Liebe Kolleginnen und Kollegen aus dem Deutschen Bundestag,

Ich freue mich, heute bei Ihnen zu sein. Wir alle haben am letzten Wochenende den 25. Jahrestag des Falls der Mauer gefeiert. Was am 17. Juni 1953 noch von sowjetischen Panzern blutig niedergeschlagen wurde, konnte am 9. November 1989 nicht mehr aufgehalten werden. Sie erinnern sich, wie viele Menschen im Sommer und Herbst des Jahres 1989 protestiert haben und wie sich dann die Ereignisse entwickelt haben. Am 9. November 1989 hat sich mit dem Fall der Mauer ein Freiheitstraum verwirklicht. Jeder von Ihnen ich natürlich auch weiß, was wir an diesem Tag gemacht haben.

Mit diesem Datum hat sich unser aller Horizont erweitert. Und das hat auch für das deutsche Hotel- und Gaststättengewerbe große Auswirkungen gehabt. Von der Küste in Mecklenburg-Vorpommern bis zum Thüringer Wald, von der Sächsischen Schweiz bis zum Erzgebirge, Dresden, Leipzig, Weimar, der Osten Berlins all das wurde aus westlicher Sicht wiederentdeckt. Ich denke, zumindest die Hoteliers in Berlin müssten am letzten Wochenende wirklich zufrieden gewesen sein Mehrwertsteuer hin oder her oder rauf oder runter.

Mit der Wiedervereinigung setzte ein riesiger Boom ein. Ohnehin ist Deutschland insgesamt als Reiseland attraktiver geworden. Ich habe es in meinem Videopodcast anlässlich Ihrer Tagung nochmals gesagt: Wir sind nach Spanien inzwischen das zweitbeliebteste Reiseland in Europa. Viele deutsche Urlauberinnen und Urlauber bleiben hierzulande. Aber nicht nur sie sind treu, sondern man kann auch sagen: Ihre Kunden insgesamt sind treu und freuen sich über gute Angebote für Reisen in und nach Deutschland. Das ist ein Riesenerfolg. Dafür der ganzen Branche ein herzliches Dankeschön.

Der Boom des Inlandstourismus und dass die Menschen ihre Heimat wiederentdecken das hat auch etwas mit der Deutschen Einheit zu tun. Sie wissen, dass zu meinem Wahlkreis der Darß, die Insel Rügen, die Hansestädte Stralsund und Greifswald gehören. Wir hatten in diesem Jahr im Norden das beste Wetter, was nicht immer vorkommt. Deshalb ist die Stimmung dort eigentlich auch recht gut.
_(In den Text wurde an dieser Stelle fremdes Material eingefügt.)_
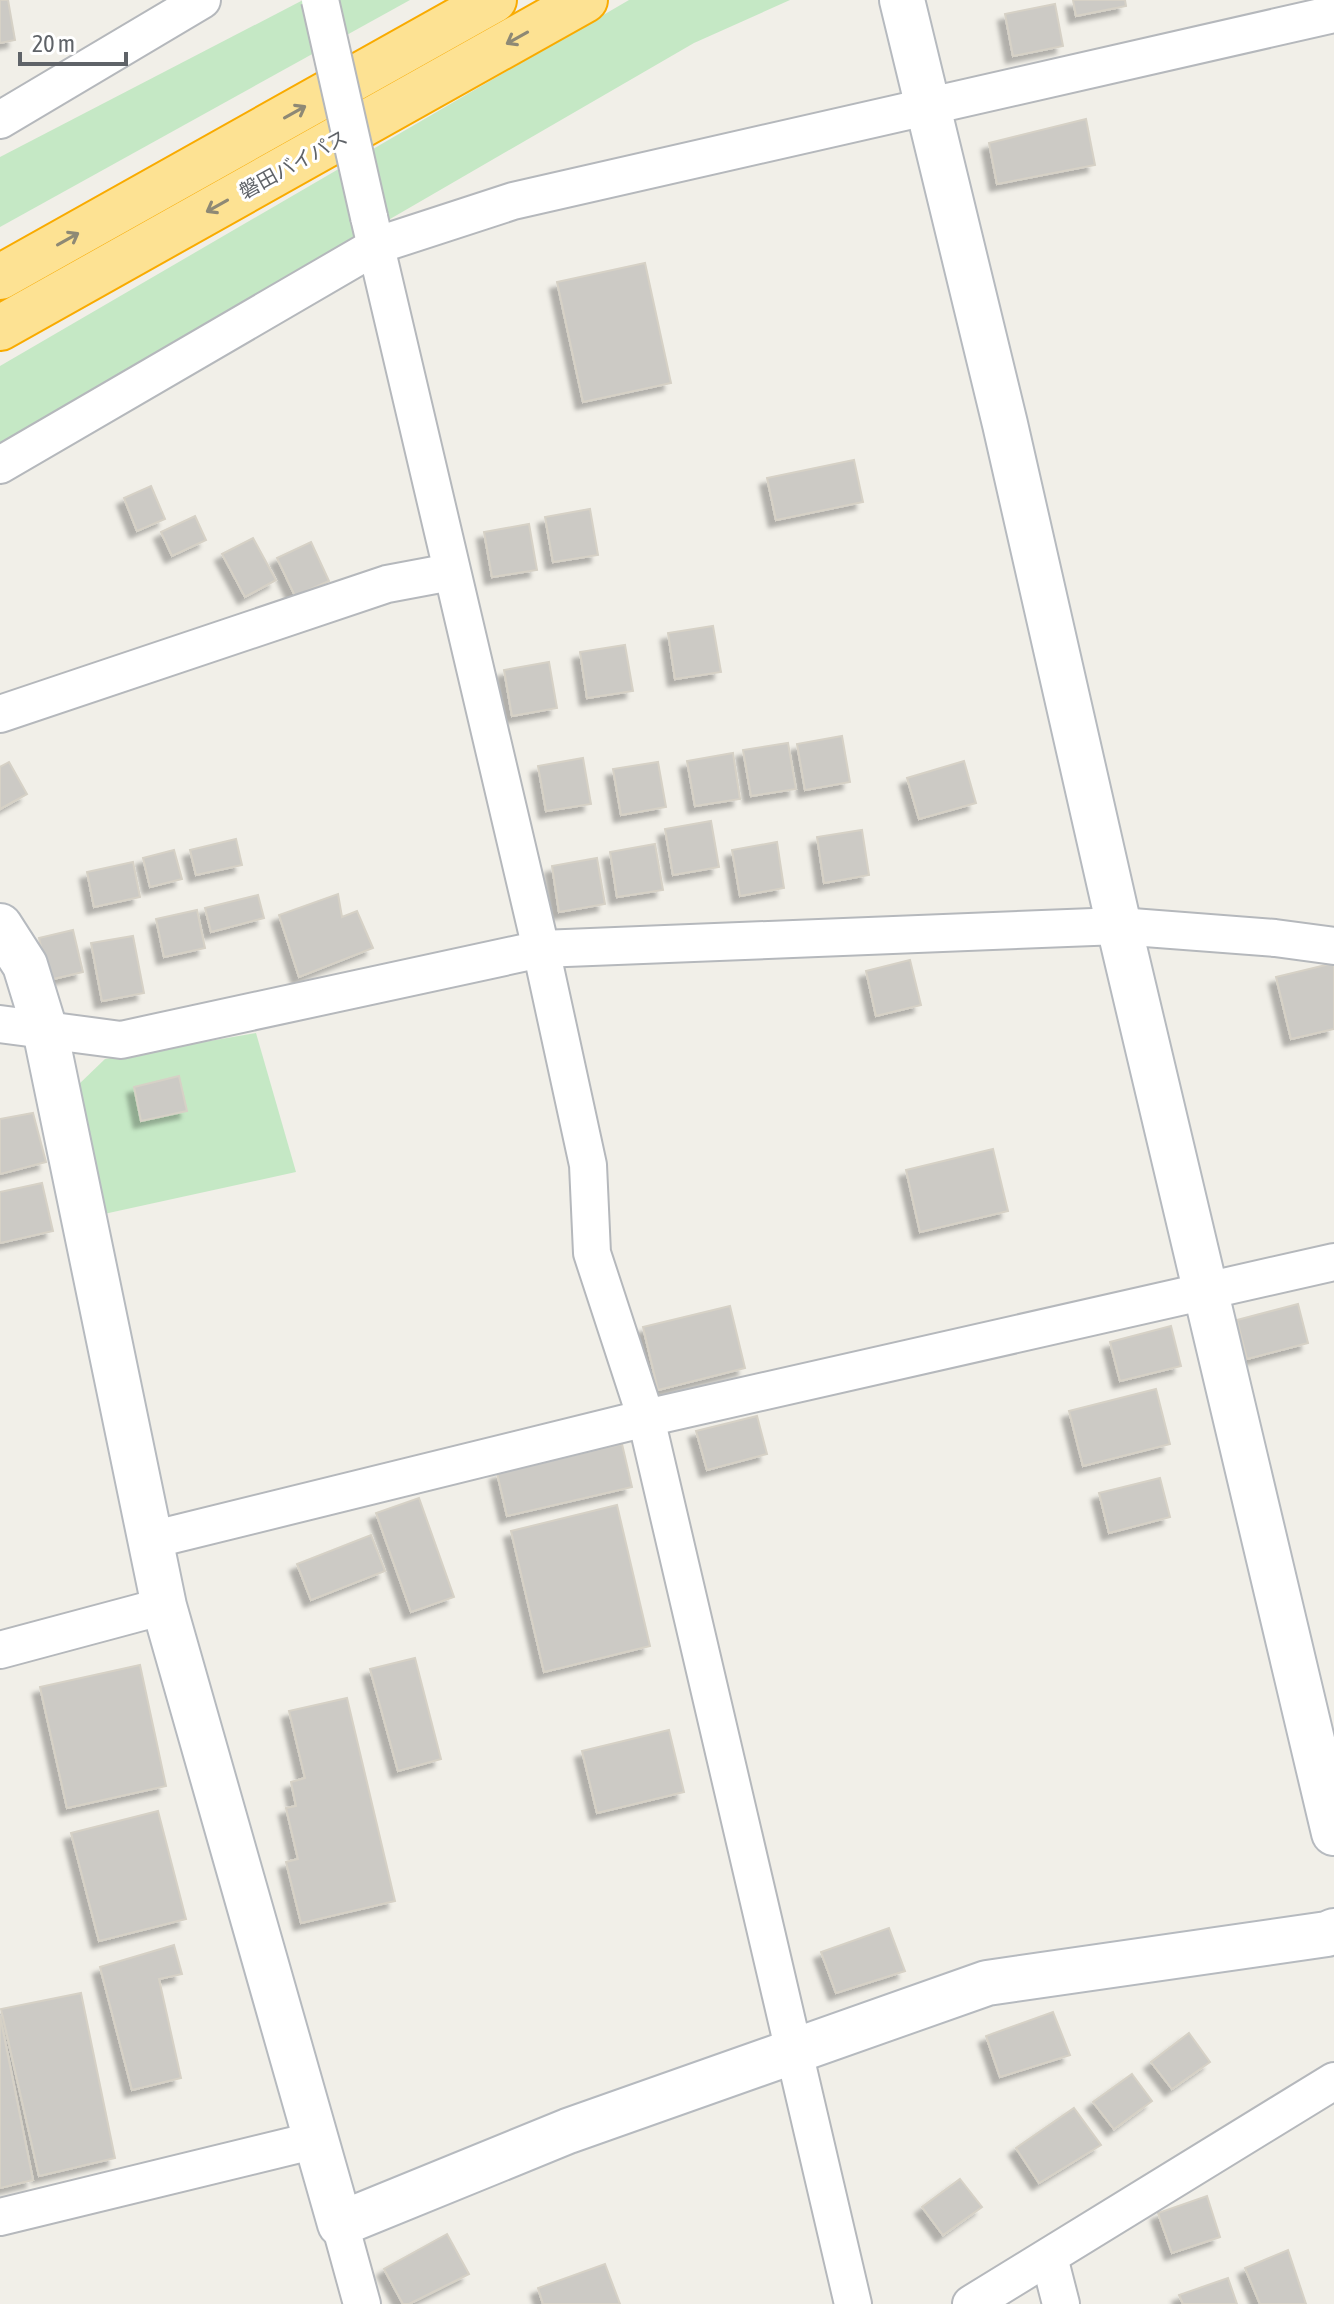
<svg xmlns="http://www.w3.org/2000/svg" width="1334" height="2304" font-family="'Asap Condensed','Noto Sans JP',sans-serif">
  <defs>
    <filter id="shadow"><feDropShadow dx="-7" dy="7" stdDeviation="2" flood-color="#0004"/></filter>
  </defs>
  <rect width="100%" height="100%" fill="#f1efe8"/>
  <g fill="#c5e8c5">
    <path d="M 303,0 L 410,0 L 0,227 L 0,157 Z"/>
    <path d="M 629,0 L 790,0 L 694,43 L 0,445 L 0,366 Z"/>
    <path d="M 256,1033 L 296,1172 L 104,1214 L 77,1086 L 105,1059 Z"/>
  </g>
  <g fill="#cccac5" stroke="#d6d1c6" stroke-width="2" filter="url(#shadow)">
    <path d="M 0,0 L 8,0 L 15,40 L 0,43 Z"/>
    <path d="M 1073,0 L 1125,0 L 1126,6 L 1076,16 Z"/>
    <path d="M 1055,4 L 1063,46 L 1013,56 L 1005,14 Z"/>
    <path d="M 1086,119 L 1095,165 L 997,184 L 989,143 Z"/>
    <path d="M 645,263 L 671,383 L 583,402 L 557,282 Z"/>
    <path d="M 854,460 L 863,502 L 776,520 L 767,478 Z"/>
    <path d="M 151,486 L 165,519 L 137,531 L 124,498 Z"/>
    <path d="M 590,509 L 598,555 L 553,562 L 545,517 Z"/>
    <path d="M 195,516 L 206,540 L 172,556 L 161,532 Z"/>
    <path d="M 529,524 L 537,570 L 492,577 L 484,532 Z"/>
    <path d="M 253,538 L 276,580 L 245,597 L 222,554 Z"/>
    <path d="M 311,542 L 329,581 L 295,596 L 277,558 Z"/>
    <path d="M 713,626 L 721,672 L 675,679 L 668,633 Z"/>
    <path d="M 625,645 L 633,691 L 587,698 L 580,652 Z"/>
    <path d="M 549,662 L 557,708 L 512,716 L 504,670 Z"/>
    <path d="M 842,736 L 850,782 L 805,790 L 797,744 Z"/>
    <path d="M 788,743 L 796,789 L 751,796 L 743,750 Z"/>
    <path d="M 733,753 L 740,799 L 695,806 L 687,761 Z"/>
    <path d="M 583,758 L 591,804 L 546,811 L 538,766 Z"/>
    <path d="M 964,761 L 976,803 L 919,819 L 907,778 Z"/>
    <path d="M 9,762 L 27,794 L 0,809 L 0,767 Z"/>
    <path d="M 658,762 L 666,807 L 621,815 L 613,769 Z"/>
    <path d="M 711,821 L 719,867 L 673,875 L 665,829 Z"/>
    <path d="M 862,830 L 869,875 L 824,883 L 817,837 Z"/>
    <path d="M 236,839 L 242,865 L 196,875 L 190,850 Z"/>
    <path d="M 777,842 L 784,888 L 740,896 L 732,850 Z"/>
    <path d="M 655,844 L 663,890 L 617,897 L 610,852 Z"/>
    <path d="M 174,850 L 182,879 L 150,887 L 143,858 Z"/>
    <path d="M 597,858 L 605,904 L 559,912 L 552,866 Z"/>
    <path d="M 133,862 L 140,897 L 94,907 L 87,872 Z"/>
    <path d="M 338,894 L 342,917 L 357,911 L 373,948 L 299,977 L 279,915 Z"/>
    <path d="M 258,895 L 264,918 L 211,932 L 205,908 Z"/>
    <path d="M 197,910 L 205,948 L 164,957 L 156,919 Z"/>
    <path d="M 73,930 L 83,972 L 49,980 L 39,938 Z"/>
    <path d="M 133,936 L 144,993 L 102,1001 L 91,943 Z"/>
    <path d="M 910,960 L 921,1005 L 876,1016 L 866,971 Z"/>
    <path d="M 1334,963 L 1334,1029 L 1291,1039 L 1276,977 Z"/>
    <path d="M 179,1076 L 187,1111 L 141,1121 L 134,1087 Z"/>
    <path d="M 33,1113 L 46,1162 L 0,1174 L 0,1119 Z"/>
    <path d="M 993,1149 L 1008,1211 L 920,1232 L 906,1170 Z"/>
    <path d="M 42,1183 L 53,1231 L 0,1243 L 0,1192 Z"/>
    <path d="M 1298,1304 L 1308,1343 L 1247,1359 L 1237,1320 Z"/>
    <path d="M 730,1306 L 745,1368 L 658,1390 L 643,1327 Z"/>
    <path d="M 1171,1326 L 1181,1366 L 1120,1381 L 1110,1342 Z"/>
    <path d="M 1156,1389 L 1170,1444 L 1083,1466 L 1069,1411 Z"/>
    <path d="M 757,1416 L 767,1454 L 707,1470 L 696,1431 Z"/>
    <path d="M 622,1444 L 632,1487 L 507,1516 L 497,1473 Z"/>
    <path d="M 1160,1478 L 1170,1517 L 1109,1533 L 1099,1493 Z"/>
    <path d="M 419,1498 L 454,1597 L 411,1612 L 376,1513 Z"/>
    <path d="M 617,1505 L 650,1646 L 544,1672 L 511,1531 Z"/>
    <path d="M 371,1535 L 385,1571 L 311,1600 L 297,1564 Z"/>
    <path d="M 415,1658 L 441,1759 L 398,1771 L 370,1669 Z"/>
    <path d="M 140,1665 L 166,1786 L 67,1808 L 40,1687 Z"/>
    <path d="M 347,1698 L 395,1901 L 301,1923 L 286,1862 L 298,1859 L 286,1808 L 296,1806 L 291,1782 L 305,1778 L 289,1711 Z"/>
    <path d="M 669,1730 L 684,1792 L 597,1813 L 582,1751 Z"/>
    <path d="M 158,1811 L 186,1919 L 99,1941 L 71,1833 Z"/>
    <path d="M 889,1928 L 905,1971 L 836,1993 L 821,1952 Z"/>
    <path d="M 174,1945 L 182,1974 L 159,1979 L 181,2078 L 132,2090 L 100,1967 Z"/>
    <path d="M 81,1993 L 115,2158 L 39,2176 L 1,2009 Z"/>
    <path d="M 1053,2012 L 1070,2055 L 1000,2077 L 986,2036 Z"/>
    <path d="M 0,2016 L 33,2180 L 0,2188 Z"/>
    <path d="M 1189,2033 L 1210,2062 L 1172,2089 L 1151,2062 Z"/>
    <path d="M 1132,2074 L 1152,2101 L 1114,2129 L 1093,2102 Z"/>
    <path d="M 1074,2108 L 1101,2145 L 1039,2183 L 1016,2148 Z"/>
    <path d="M 960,2179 L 982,2207 L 943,2235 L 922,2207 Z"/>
    <path d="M 1207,2196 L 1220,2237 L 1172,2253 L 1158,2213 Z"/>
    <path d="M 447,2234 L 469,2274 L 409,2304 L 403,2304 L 384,2269 Z"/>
    <path d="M 1288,2250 L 1306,2304 L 1260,2304 L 1245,2268 Z"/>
    <path d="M 605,2264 L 620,2304 L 543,2304 L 538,2288 Z"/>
    <path d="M 1228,2278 L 1237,2304 L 1183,2304 L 1179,2295 Z"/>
  </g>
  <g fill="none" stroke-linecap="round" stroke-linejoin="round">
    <defs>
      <g id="street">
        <path d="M 0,120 L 202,0"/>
        <path d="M 369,217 L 541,949 L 588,1165 L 592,1253 L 646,1418 L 853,2304"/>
        <path d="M 0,465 L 378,245 L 513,201 L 1334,14"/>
        <path d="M 0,714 L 387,584 L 451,572"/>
        <path d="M 0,1024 L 121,1040 L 541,949 L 1119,926 L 1275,938 L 1334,946"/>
        <path d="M 151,1540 L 646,1418 L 1334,1262"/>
        <path d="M 0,1650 L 164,1606"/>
        <path d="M 0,2217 L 316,2140"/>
        <path d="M 340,2224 L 362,2304"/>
        <path d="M 1049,2257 L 1061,2304"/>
        <path d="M 971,2304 L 1334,2081"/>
      </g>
      <g id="secondary">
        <path d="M 902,0 L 1005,424 L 1119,926 L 1334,1833"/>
        <path d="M 0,926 L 25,965 L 45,1030 L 164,1606 L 340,2224 L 568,2131 L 987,1983 L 1327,1934 L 1334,1931"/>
      </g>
      <g id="highway">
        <path d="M 0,277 L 494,0"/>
        <path d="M 0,328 L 585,0"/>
      </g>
    </defs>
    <use href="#street" stroke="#b5b8bc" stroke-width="40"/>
    <use href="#secondary" stroke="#b6babf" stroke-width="48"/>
    <use href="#highway" stroke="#f9ab00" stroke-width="48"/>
    <use href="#street" stroke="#fff" stroke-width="36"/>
    <use href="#secondary" stroke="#fff" stroke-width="44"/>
    <use href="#highway" stroke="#fde293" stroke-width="44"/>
    <defs>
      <path id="street-bridge" d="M 320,0 L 369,217"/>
    </defs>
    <use href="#street-bridge" stroke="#b5b8bc" stroke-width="40" stroke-linecap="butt"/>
    <use href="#street-bridge" stroke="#fff" stroke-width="36"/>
  </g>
  <defs><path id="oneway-shaft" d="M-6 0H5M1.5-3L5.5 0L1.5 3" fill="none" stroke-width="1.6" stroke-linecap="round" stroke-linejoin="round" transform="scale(2)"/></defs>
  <g stroke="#8e8975">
    <use href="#oneway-shaft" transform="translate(517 38) rotate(151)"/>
    <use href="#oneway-shaft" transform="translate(295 112) rotate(-29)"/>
    <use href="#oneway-shaft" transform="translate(217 206) rotate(151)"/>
    <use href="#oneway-shaft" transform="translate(68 239) rotate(-29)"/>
  </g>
  <g text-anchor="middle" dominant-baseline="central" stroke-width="6" stroke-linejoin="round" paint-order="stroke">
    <g font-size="20" fill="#5f6368" stroke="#fff">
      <text transform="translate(293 164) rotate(-29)">磐田バイパス</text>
    </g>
  </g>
  <path d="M20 52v12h106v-12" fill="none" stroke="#5f6368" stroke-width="4"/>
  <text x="32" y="52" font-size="24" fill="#5f6368" stroke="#ffffff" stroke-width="6" paint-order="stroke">20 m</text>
</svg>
Der Binnenkonsum läuft im Augenblick recht gut. Wir wissen aber, dass die Binnennachfrage immer sehr eng an die Situation der Wirtschaft insgesamt gekoppelt ist. Es gibt eine ganze Reihe von Risiken, die sich auch in den Wachstumsprognosen bemerkbar machen. Dazu gehören natürlich der Konflikt zwischen Russland und der Ukraine, die Sanktionen, die wir nicht als Selbstzweck, sondern als Antwort auf die Verletzung des Völkerrechts verhängen mussten, sowie die Konflikte im Irak und in Syrien. Dazu gehören die zum Teil eingetrübten Wachstumsaussichten von Schwellenländern sowie die Tatsache, dass die europäische Staatsschuldenkrise noch nicht überwunden ist.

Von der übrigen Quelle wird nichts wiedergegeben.